Another China-based company—GuoRong Technology—recently conducted technical trials of its truck-mounted DEW that can destroy airborne drones. The company claims that its DEW the laser successfully fired at least twice, including one on a plate of aluminum a few millimetres thick at a distance of 360 metres. In less than 10 seconds, the aluminum plate was pierced with a hole about 4 centimetres in diameter, and the drone, with its control unit destroyed, finally crashed to the ground.
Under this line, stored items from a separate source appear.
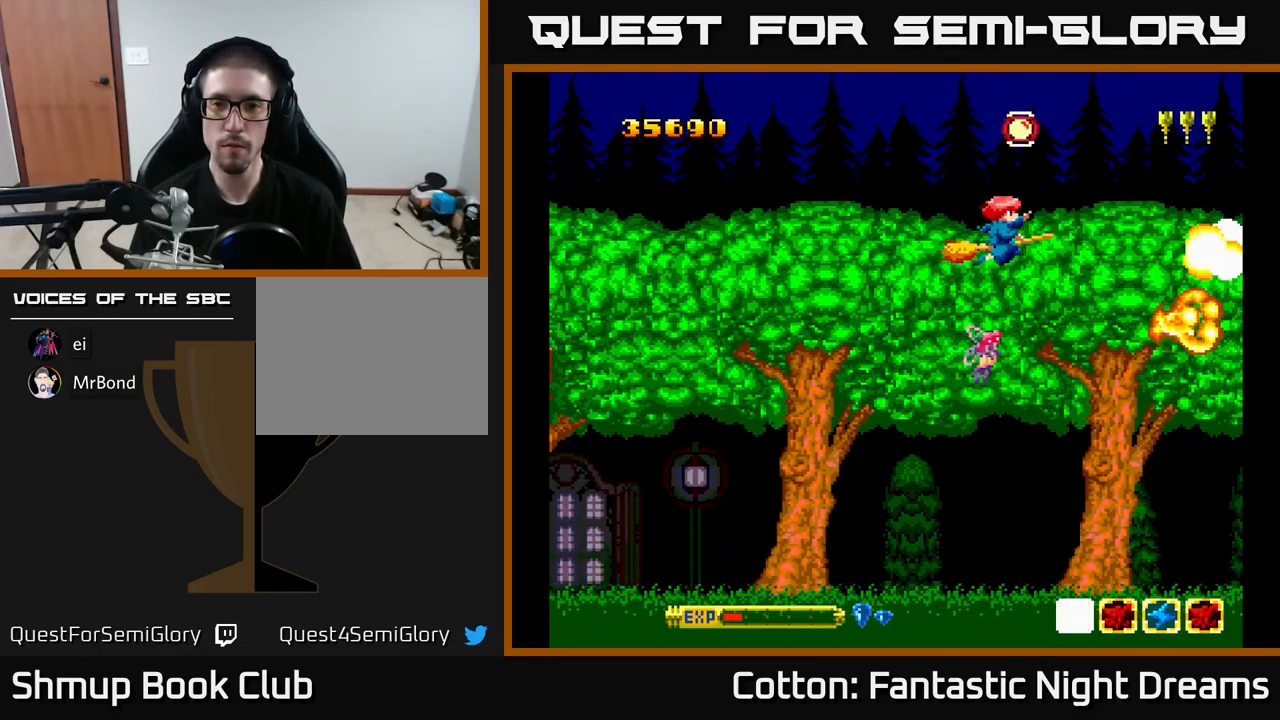
{"buttons": ["Y", "DPAD_DOWN"], "right_stick": "center", "events": [[150, "Y", "down"], [183, "DPAD_UP", "up"], [217, "DPAD_DOWN", "down"]]}
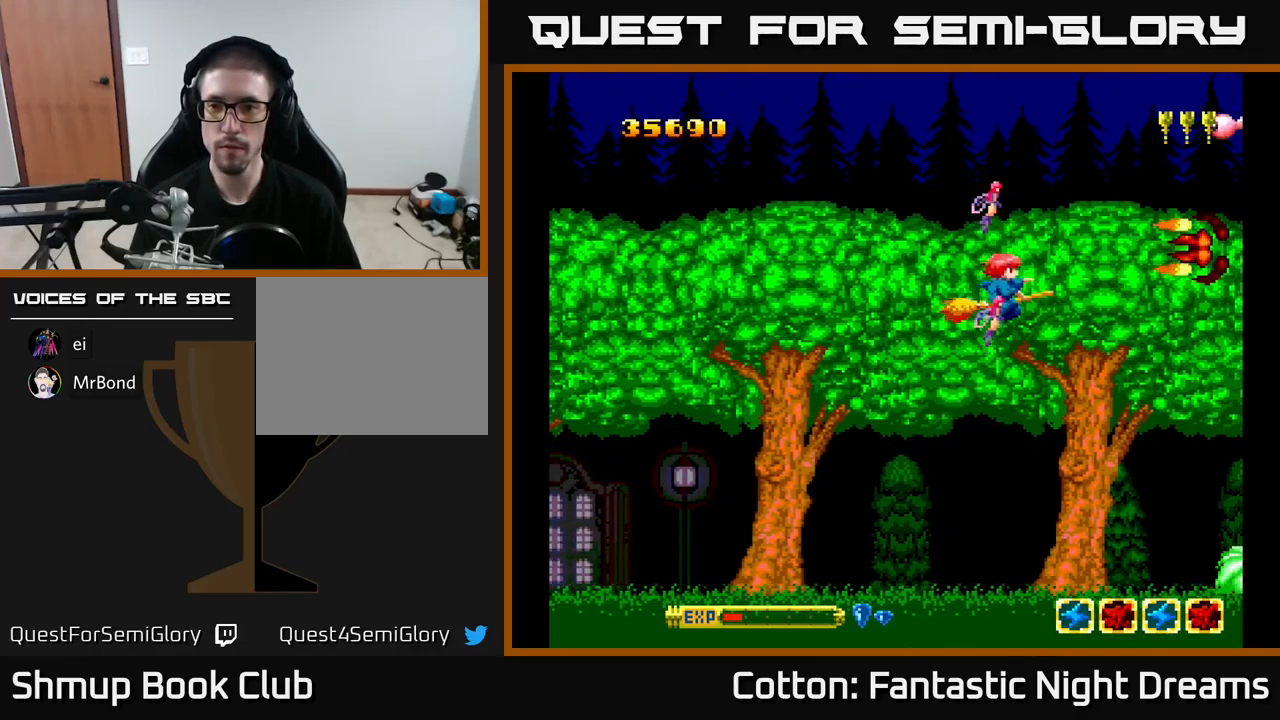
{"buttons": ["Y", "DPAD_UP"], "right_stick": "center", "events": [[133, "DPAD_DOWN", "up"], [167, "DPAD_LEFT", "down"], [183, "DPAD_UP", "down"], [233, "DPAD_LEFT", "up"]]}
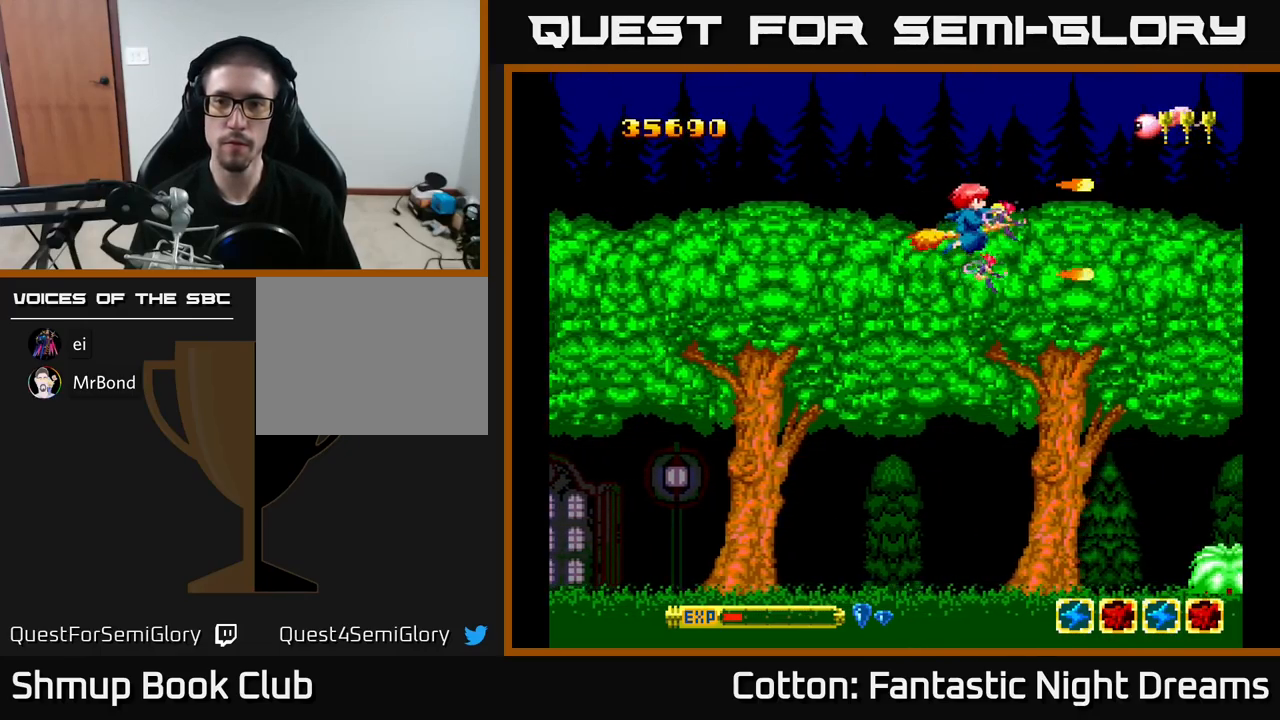
{"buttons": ["Y", "DPAD_DOWN"], "right_stick": "center", "events": [[283, "DPAD_UP", "up"], [283, "Y", "up"], [333, "DPAD_DOWN", "down"], [467, "Y", "down"]]}
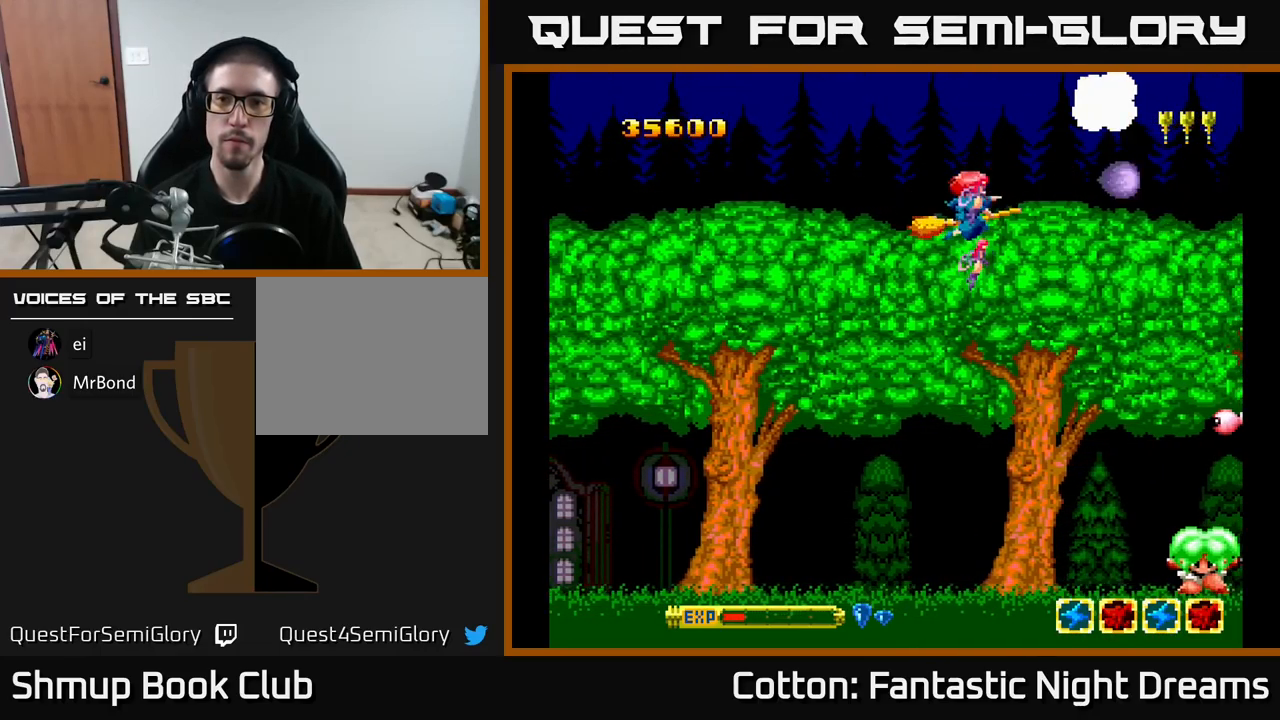
{"buttons": ["B", "Y", "DPAD_UP"], "right_stick": "center", "events": [[283, "B", "down"], [283, "DPAD_RIGHT", "down"], [433, "DPAD_DOWN", "up"], [467, "DPAD_RIGHT", "up"], [483, "DPAD_UP", "down"]]}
India’s defence R & D Organisation (DRDO) too has been involved with the development of HEL-based DEW since 2008, with all R & D work being conducted at the High Energy Laser Integration Facility in the campus of the Hyderabad-based Centre for High Energy Systems and Sciences (CHESS). The CHESS is mandated by DRDO to be the nodal centre for the design and development of DEWs. Another DRDO-owned laboratory, the Laser Science and Technology Centre (LASTEC) is working on the development of laser source technologies for DEWs, and has so far developed core technologies, including gas dynamic high-power laser (GDL) and chemical oxygen iodine lasers (COIL), and has thus far demonstrated 100kW (multi-mode) GDL and 20kW (single-mode) COIL sources. LASTEC has also developed 1kW fibre-laser through collaboration.
Presently, R & D on 5kW and 9kW fibre-laser sources utilizing complex beam-combining technologies is underway. Power output from these sources will be combined in space for various tactical applications. LASTEC has also initiated work on the development of pulsed fibre-lasers for different military applications. To this end, the laboratory’s ADITYA project was an experimental testbed to seed the critical DEW technologies.